Tullamore didn't start one of their dual players, Luke Egan in the semi-final win over Clara. Ahern explained:

“It was very much a load issue and because the fact that between football and college and work, he just wasn’t able to get here and we felt that bringing him in as sub he’d have an impact and get the chance to recover a little bit from all the workload as well. In fairness to him he played with all of our U20s there some of the time when some of the other lads weren’t playing, from the football side of it and Luke turned up and put it in and you’d feel sorry for him with the amount of work he’s doing. It’ll give us an option, a difficult choice what we’ll do in the final, if we have him back assuming this weekend, you just don’t know what’s going to happen.”

With six wins under their belt, Tullamore's confidence is high for the final.

“That’s a fair comment and we have a young team. If you look at it we have experience built in with youth and we have played our bench fairly well. We have four or five subs that we brought in every day and we needed them. We were nip and tuck with Clara, it was anyone's game and we brought in the few lads and they made the difference. We said it from the beginning of the year that it was a 21- or 22-man panel and there is no point in us getting lads in on the day of the final and they haven’t played all year. We have rotated very well. Lads can be disappointed being brought off but its for the good of the team and they know that.”

A lot of the Tullamore and Clodiagh Gaels players went to school together, winning an All-Ireland “B” colleges title with Colaiste Choilm and this final is very much a local derby.

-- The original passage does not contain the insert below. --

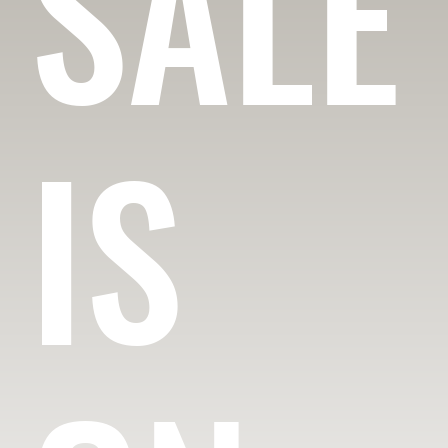
SALE
IS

“Kevin (Martin) would be living out in that area as well. There is local rivalry and good spirit in the clubs and they are waiting in the grass there’s no doubt. They were favorites at the beginning of the year and they had a little bit of a blip along the way. They are back into gear again, they had a good win against Lusmagh I was down at that and they played very well. I was talking to somebody from Clodiagh Gaels that day and they said “we’re going to get beaten here because Lusmagh had come back well but I said no you have ability on the field to win it and they did.”

He was asked about the desire to get back to senior hurling in Tullamore and if it hurts that Ballinamere is now the senior team in the parish.

“I don’t think it does, when they went up senior the lads here thought we are good enough as well, but we have a big challenge Sunday, and we have a lot of dual players, but Loughmore-

Castleiney are able to do it in Tipperary. They are in a football and a hurling final so we should be able to do it a little better but its going to be a tough one because the more successful the lads are at football the more likely they are to pick football and we will be left with a nucleus of hurlers that we will have to build around. But now having said that John O’Sullivan, Sean McCann and Phily have done great work underage, there is a good filter of young lads coming along like Mike Feely, Jay Sheeran, Luke Egan, Ciaran Egan, there is a lot of them. Injury free there is a good few.”

He agreed that the final is a 50/50 one.

“There's no doubt about it. Lads will tell us that we are the favorites, but I would genuinely say that Clodiagh Gaels have every right to be favorites as we have. We’ve won all our games but none of them convincingly. We have plenty to brush up on.”

He concluded by speaking about the importance of Shane Dooley to Tullamore.

“Shane has a lot of experience and the important thing for us is that we aren't dependent on Shane for everything because that’s too easy for the other team. That’s a view we took at the beginning of the year, he has an awful lot to offer but at the end of the day there’s no one person who is going to win a game.”